New Italy

By | Category: Travel destinations

the memorial to those who came to New Italy after the pain of the Solomon Islands

In a little hamlet tucked off the Pacific Highway in northern NSW is a memory of something known as New Italy. Blink and you could pass it as the traffic thunders along the highway at between 80 and 100 kilometres an hour.

At this little more than rest halt on the main Australian highway between Sydney and Brisbane, there is a museum, a café, a souvenir shop, a glass blower, some memorials and an exhibition devoted to Italian regions.

But the story is more intriguing and involves a French conman, a sympathetic local politician and some prim and determined Italian emigrants.

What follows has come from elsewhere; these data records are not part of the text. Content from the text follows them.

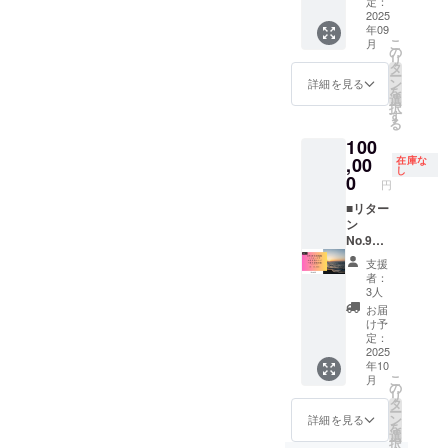
げる“見
定：
りラン
費・滞
ラベル
ト 価
2025
て応
タンの
在費：
をご確
年09
格：
援”リ
打ち上
支援者
認くだ
こ
月
50,000
ターン
の
げ ・内
様ご負
さい
リ
円 概要
です。
タ
容：活
担 ・連
ー
SNS掲
詳細 掲
ン
動報告
詳細を見る
絡手
を
載に加
載方
選
動画＋
段：詳
択
え、光
法：文
す
PDF
細を
る
響祭報
字のみ
メッ
メール
100
告動画
（和文
セージ
でご案
のエン
,00
10字・
在庫な
・提
内 ・気
し
ドロー
英数15
0
供：ダ
象条件
円
ルにお
字以
ウン
や安全
名前を
■リター
内）。
ロード
上の理
記載。
ン
掲載場
URLを
由によ
映像で
No.9
所：公
メール
り、ラ
残る支
ステー
式
送付 ・
ンタン
支援
援の証
ジスペ
Instagr
外部
打ち上
者：
しが未
シャル
amイベ
サービ
3人
げを中
来の内
クレ
ント投
ス利用
止する
お届
灘の歩
ジッ
稿にて
時は同
け予
場合が
みに寄
ト 価
支援者
定：
サービ
ござい
り添い
格：
2025
お名前
ス規約
ます。
年10
ます。
100,000
掲載。
に準拠
中止と
こ
月
詳細 掲
円 概要
掲載回
の
・気象
なった
リ
載期
SNS・
数：イ
タ
条件や
場合で
ー
間：
動画ク
ベント
ン
安全上
詳細を見る
も、準
を
2025/09
レジッ
前後の
選
の理由
備費用
択
/15 から
トに加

The conman, Charles Bonaventure du Breil (Marquis de Rays)  set about persuading the inhabitants of many places that an eldorado existed in the Pacific at a colony called Port Breton which was in the Solomon Islands. Land was two francs an acre according to an advertisement that he started running in 1877 and a rapid fortune was promised. The first boat set sail from Flushing but before it had arrived, a second left from Barcelona and this carried Italians from the Veneto region of the country.

a memorial to one of the original familes – the Spina family

They didn’t learn of the hardship of the first settlers. Many died. Some managed to find their way to other places. When the Italians arrived on their ship the India, they found no paradise and no promised land. After many trials a number made it to NSW where the premier – Sir Henry Parkes – granted then permission to stay, something that at the time was unusual because the main colonists were English speakers and the Italians had no words other than their mother tongue.

the advertising which promised so much and delivered so little

They settled in what became New Italy and became Australian, serving in the WW1 and some also in WWII. They became farmers, integrated and married descendants of Britons living in nearby towns and cities but never forgetting their Italian roots.

Today new Italy has few of the original settlers living nearby but those that have moved away remember their heritage and support the little museum with any variety of photographs and memorabilia from those early Italian families – families that were destitute until NSW gave them a home.

The museum records their tragedy and how they pulled themselves up by the bootstraps. The story is what attracts tourists and not just those of Italian origin to pull over and learn of this sad but, ultimately, lucky story.

Incidentally Brays made over half a million pounds but was senetenced to gaol when the news came out. After release from prison he died less than a year later in an asylum.